Folha de S. Paulo


Vivam os grafiteiros!

Adoro carros coloridos. Meu primeiro carro foi um Fusca vermelho. Tive também uma Brasília marrom, um Chevette azul, uma Parati e outros tantos carros verdes. Acho realmente um desperdício passarmos horas no trânsito olhando para uma multidão de carros cinzas e iguais.

Algumas vezes na minha vida, quando estive em dúvida, deixei o veredicto por conta da eventual passagem de um carro vermelho pelo cruzamento. Faz tempo que não uso a tática, os carros vermelhos estão cada vez mais raros.

Acho a Lei Cidade Limpa um bom projeto, mas parece que acentuou ainda mais a falta de cor do nosso trânsito sobre nossas fachadas despreparadas.

Não entendia bem o sumiço dos carros coloridos, mas, na última vez em que fomos trocar de carro, o simpático vendedor me deu a resposta. "Verde? Vai demorar mais e é mais difícil de vender." Disse também que os carros mais vendidos são os pretos, pratas e grafites.

Custo a crer que o gosto da população tenha se igualado em tons tão sombrios nos últimos anos, mas o medo de ter um carro que possa valer menos simplesmente por ser da sua cor preferida pode sim ter sido a grande força que foi tingindo de cinza nosso caótico mosaico urbano.
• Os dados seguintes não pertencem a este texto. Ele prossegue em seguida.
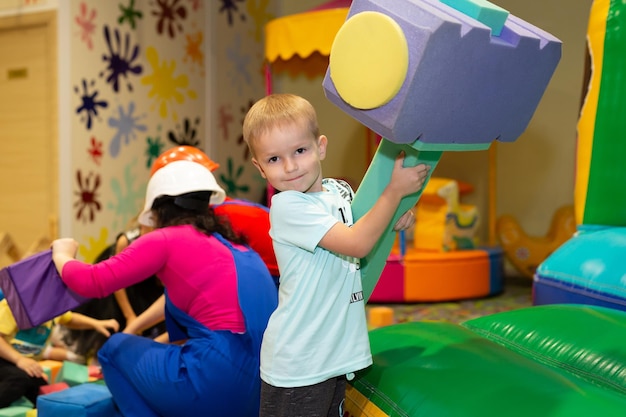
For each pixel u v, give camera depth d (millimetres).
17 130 4523
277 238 1592
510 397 1468
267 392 1592
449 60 1300
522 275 5496
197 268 2016
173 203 2131
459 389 1555
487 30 1318
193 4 5320
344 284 1595
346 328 1593
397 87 1308
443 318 4164
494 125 1521
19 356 2574
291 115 1535
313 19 4262
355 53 1371
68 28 4293
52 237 4250
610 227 2711
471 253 4750
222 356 1963
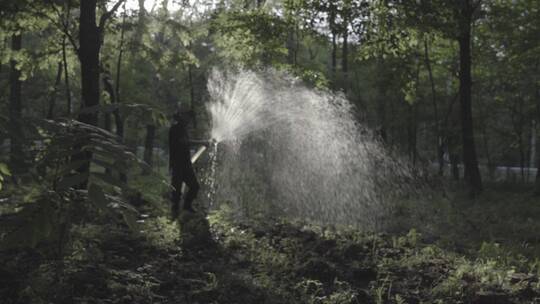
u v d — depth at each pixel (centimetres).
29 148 327
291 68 1952
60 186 281
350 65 3092
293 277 649
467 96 2147
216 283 580
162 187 984
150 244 759
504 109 3438
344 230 956
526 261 772
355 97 3039
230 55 2166
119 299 511
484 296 568
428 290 606
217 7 2100
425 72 3117
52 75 2378
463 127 2147
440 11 1802
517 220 1292
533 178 4028
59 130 330
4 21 1378
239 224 980
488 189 2691
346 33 1842
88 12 1170
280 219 1048
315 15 1928
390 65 2289
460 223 1138
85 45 1166
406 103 3175
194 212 1106
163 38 2230
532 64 2655
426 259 745
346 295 558
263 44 2027
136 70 2748
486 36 2575
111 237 765
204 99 2469
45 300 480
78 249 640
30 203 290
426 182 1509
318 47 3212
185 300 541
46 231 284
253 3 2180
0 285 505
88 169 294
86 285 528
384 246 850
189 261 714
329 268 675
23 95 2638
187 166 1095
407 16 1752
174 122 1112
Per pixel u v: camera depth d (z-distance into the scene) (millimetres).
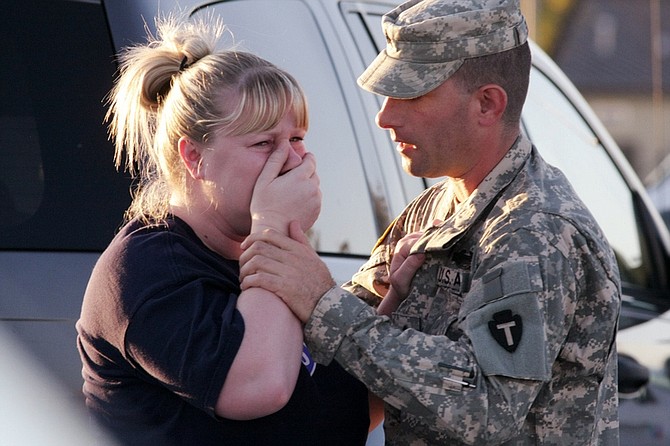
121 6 6914
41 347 5953
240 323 5258
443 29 5672
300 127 5688
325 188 7645
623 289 10234
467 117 5754
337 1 8531
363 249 7793
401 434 5762
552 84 10586
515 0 5754
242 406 5160
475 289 5461
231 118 5453
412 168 5926
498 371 5211
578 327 5586
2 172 6531
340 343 5332
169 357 5168
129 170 6688
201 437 5348
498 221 5570
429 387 5215
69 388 5898
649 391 9672
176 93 5574
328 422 5883
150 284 5285
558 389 5629
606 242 5656
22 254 6301
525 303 5289
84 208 6570
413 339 5332
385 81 5727
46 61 6785
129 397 5438
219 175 5539
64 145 6672
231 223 5668
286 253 5398
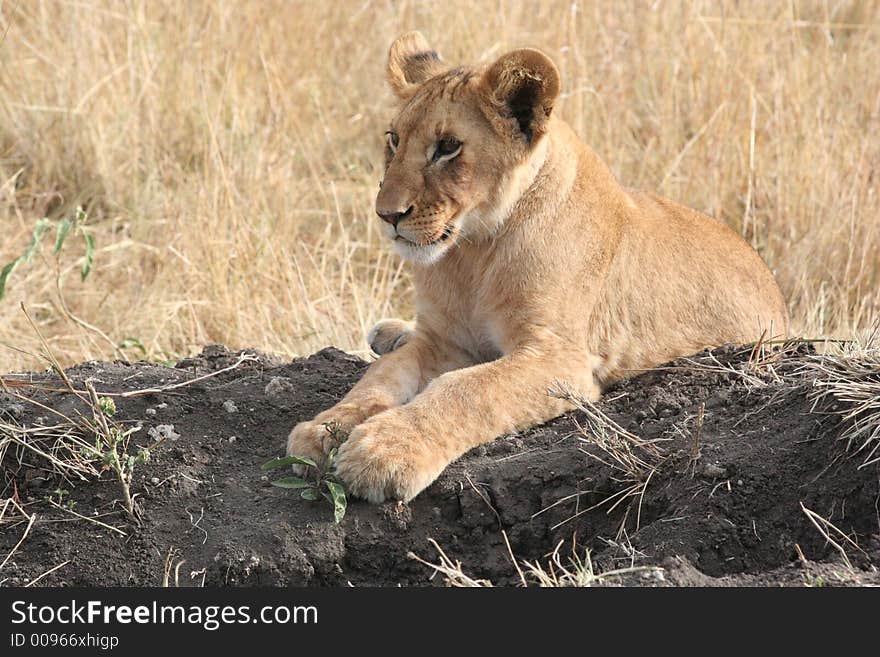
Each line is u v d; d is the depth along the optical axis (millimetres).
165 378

Entretanto, rendida ao maior poder de persuasão do mundo, o vil metal, segui a maioria e acabei comprando meu primeiro carro cinza. Agora faço parte da anaconda cinzenta e quase enlouqueço tentando achar meu carro nos estacionamentos.

Além das cores, parece que também sumiram os desenhos. A evolução da aerodinâmica aperfeiçoou as frentes e traseiras e, com medo de vender menos, uns foram imitando os outros, construindo nosso mar de carros iguais.

Hoje é quase impossível saber se um amigo já chegou numa festa reconhecendo seu carro parado na porta. Na verdade, já nem sei mais a marca dos carros dos meus amigos. Sei que eles têm lá um veículo cinzento qualquer, que precisamos olhar com cuidado para não cometermos a gafe de ignorar as diferenças que possam ter feito ele pagar duas vezes mais do que o último.

Parece até que ligo pra carros. Não ligo, mas amo as cores e os desenhos. O que acho mesmo curioso é pensar que o mesmo poder do dinheiro que nos diluiu o sonho de viver em igualdade, acabe nos equalizando em banalidades como essa. Conseguimos ter carros iguais, ainda que de marcas e preços diferentes.

Me arrependi. Da próxima vez, vou esperar pelo carro verde. E antes que eu me esqueça, vivam os grafiteiros!